Assignment:
Word for word, write the lines below out again, with no pictures.

Provided material:
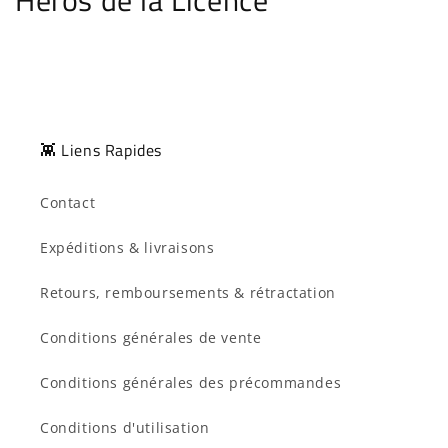
👾 Liens Rapides
Contact
Expéditions & livraisons
Retours, remboursements & rétractation
Conditions générales de vente
Conditions générales des précommandes
Conditions d'utilisation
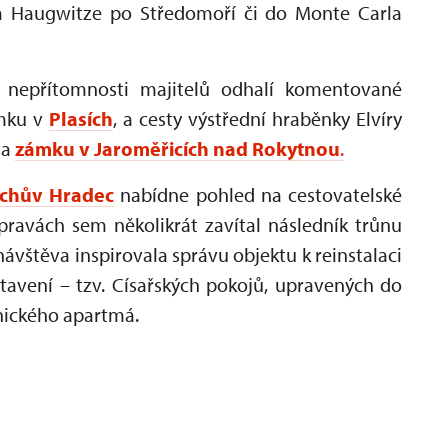
a Haugwitze po Středomoří či do Monte Carla
m nepřítomnosti majitelů odhalí komentované
ámku v
Plasích
, a cesty výstřední hraběnky Elvíry
na
zámku v Jaroměřicích nad Rokytnou
.
ichův Hradec
nabídne pohled na cestovatelské
výpravách sem několikrát zavítal následník trůnu
návštěva inspirovala správu objektu k reinstalaci
tavení – tzv. Císařských pokojů, upravených do
nického apartmá.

Problem solution:
👾 Liens Rapides
Contact
Expéditions & livraisons
Retours, remboursements & rétractation
Conditions générales de vente
Conditions générales des précommandes
Conditions d'utilisation
a Haugwitze po Středomoří či do Monte Carla
m nepřítomnosti majitelů odhalí komentované
ámku v
Plasích
, a cesty výstřední hraběnky Elvíry
na
zámku v Jaroměřicích nad Rokytnou
.
ichův Hradec
nabídne pohled na cestovatelské
výpravách sem několikrát zavítal následník trůnu
návštěva inspirovala správu objektu k reinstalaci
tavení – tzv. Císařských pokojů, upravených do
nického apartmá.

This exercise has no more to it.